I always say: “the country is just a handful of images of belonging”. It makes me think that the homeland is what we imagine of it. In this sense, Bolivia has always been ruled by very colonial codes: People who came, saw us and took the exotic, for example a llama, a poncho or coca. What the Bolivian, even the creator of images here, has done is suck the finger that points us telling what we are and what we are not. My work, I believe, aims to challenge those imaginaries that seem obsolete to me. 

-However, this is a look that stills exist, right? 

If I show the photos I take to my grandmother, she would ask me to remove the virtual reality lenses to make it more “pure”. There is a idea of purity that is interpreted as “denying” the mark of the West. In the political speeches over the last decades in Bolivia it has been polarized in unpredictable ways the idea of “this is the indigenous” and “this is the stranger or urban”. That is why I consider that my project has a political character. Sartre spoke of “the political capacity of fiction “, of having the capacity to imagine other worlds. If we cannot imagine it, is very difficult to change it. This is what I think about in my work.  

-Is there, in Bolivia, a previous tradition of that look? 

From the photography I could say (and maybe it would sound pretentious) that it is not a common place to look at these indetermined identities; but from contemporary Bolivian art, it is. At this moment the contemporary Bolivian art has a lot of lights of young people like Marisol Méndez o Aldair Montaño working very well, and other contemporary artists like Gastón Ugalde, José Ballivián, Iván Cáceres… Also many sociologists and anthropologists speak of the Bolivian imagination that has always been in a constant crisis because this is a pluricultural/multicultural country and also because of the modern history of wars and territorial loss. This new batch of contemporary Bolivian artists is doing something interesting with all this history and my work is a result of that. 
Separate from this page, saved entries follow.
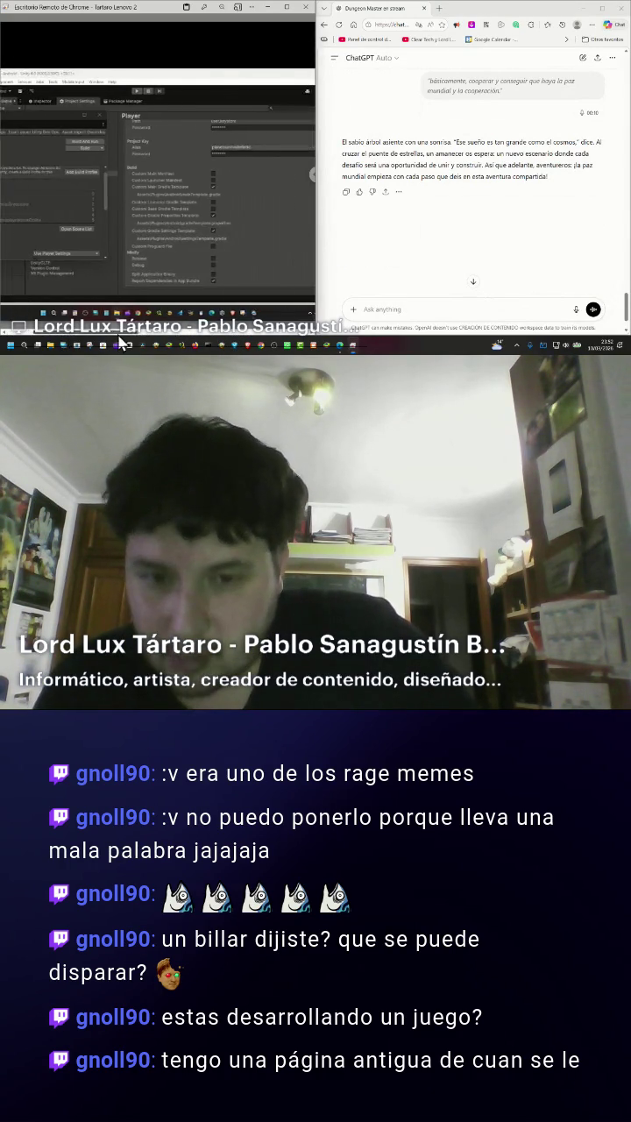
click(143, 314)
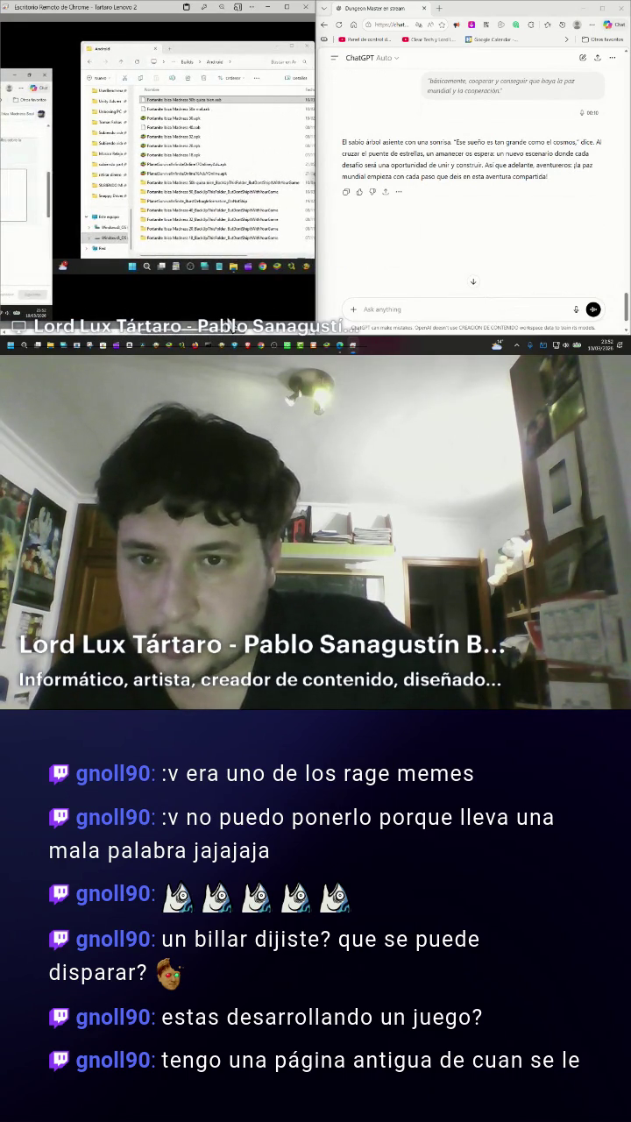
mouse_move(220, 109)
mouse_down()
mouse_move(83, 149)
mouse_move(42, 175)
mouse_move(10, 207)
mouse_up()
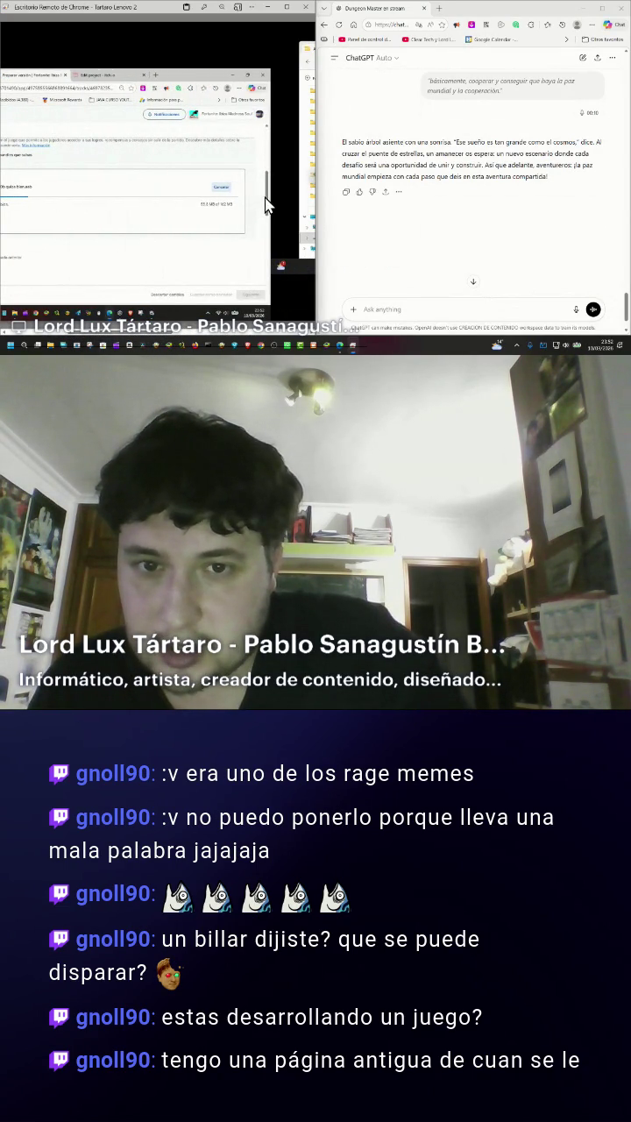
Wait on the Preparar versión form until the app bundle finishes uploading and Siguiente is active
drag(268, 202, 253, 255)
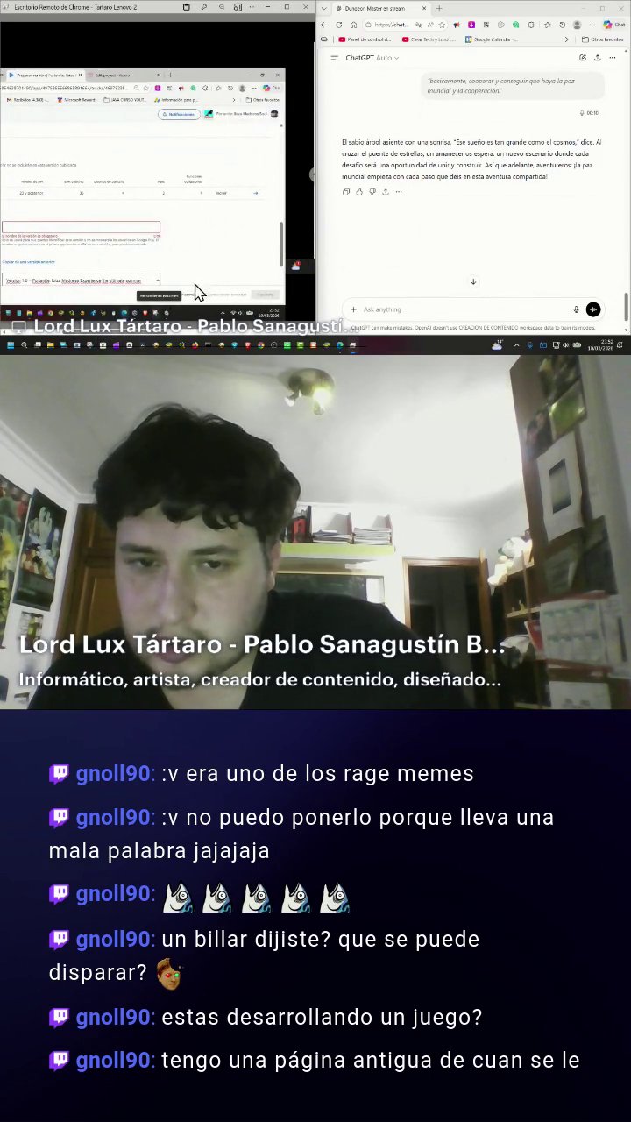
scroll(283, 260, up, 5)
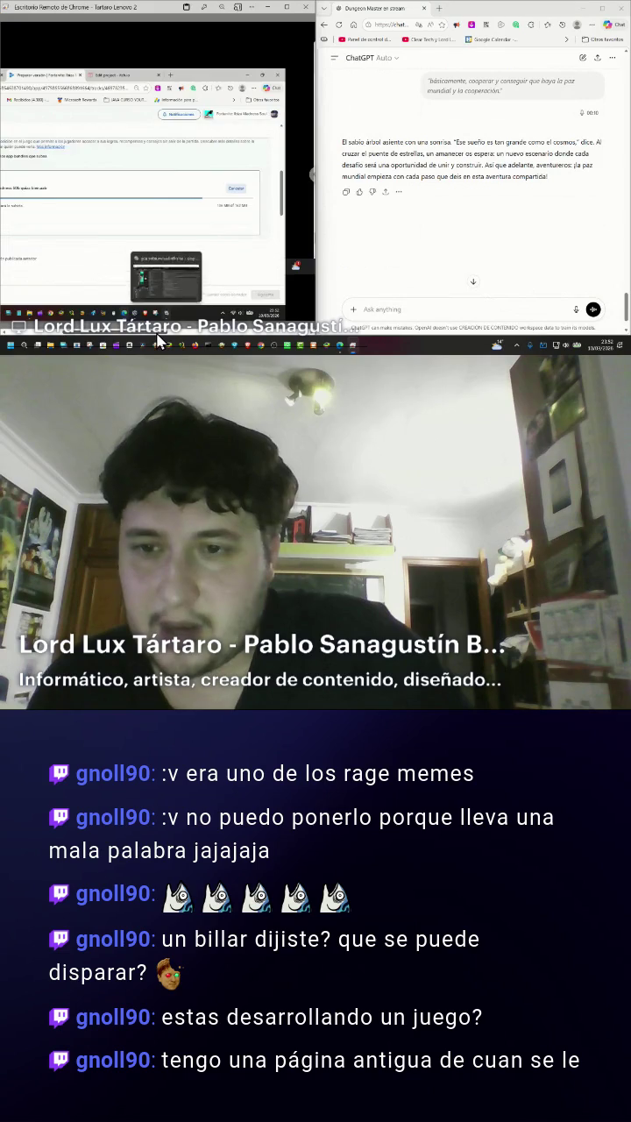
mouse_move(191, 317)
– How was this work born? 

When I was studying I saw an African photo, who had a lot of combinations of foreign and own codes. This was impressive because it has to do with this black identity crisis. I found myself reading The Little Prince on the subway and when I read it for the first time I started to dream transgressively, I asked myself things like: “What would an African Little Prince be like?”. Then it was: “why do I have to talk about Africa?” There, the idea of a Bolivian, from the Andes, Little Prince was born. 

-How was the process?

I was conceptualizing for about four months; then another four months of production and another four months of editing and setting the book, which has already been printed. All photos were taken with a team traveling around the Bolivians Andes. We made two trips, one for investigation and another for production. 

-How did you find out the main characters?

In the first trip we launched a casting of many of the characters, we didn’t find all of them at that moment but most of them we did. In that process there were many “no” and many “why?” The man with the virtual glasses, for example. I didn’t know him but this photo was taken after we took pictures at La Puerta del Sol. He was around there and was curious, so we started talking and after a couple  of hours later he was ready. He had a lot of fun, my processes are very collaborative, I like that the person understands why we do the things we do, we talk a lot. I have very beautiful photos of him, I asked him to imagine that he was interacting with the Inti, I told him “shake your hands with the sun” and he reacted as I expected: he raised his hands towards the sky. This process makes the photos much richer and it becomes more natural, more organic.

– To what extent did you planned that the result “resemble” the original Little Prince? 

There is a magic, a feeling you have of “I don’t know if this photo makes reference to this character or I imagine it”. We planned something new but the original bookhat does give guidelines. I saw all the illustrations in the original book and I drew the photos long before I made them. In fact, the sketches do refer to specific things but we leave them on the air, without a caption so they can play in their own universe.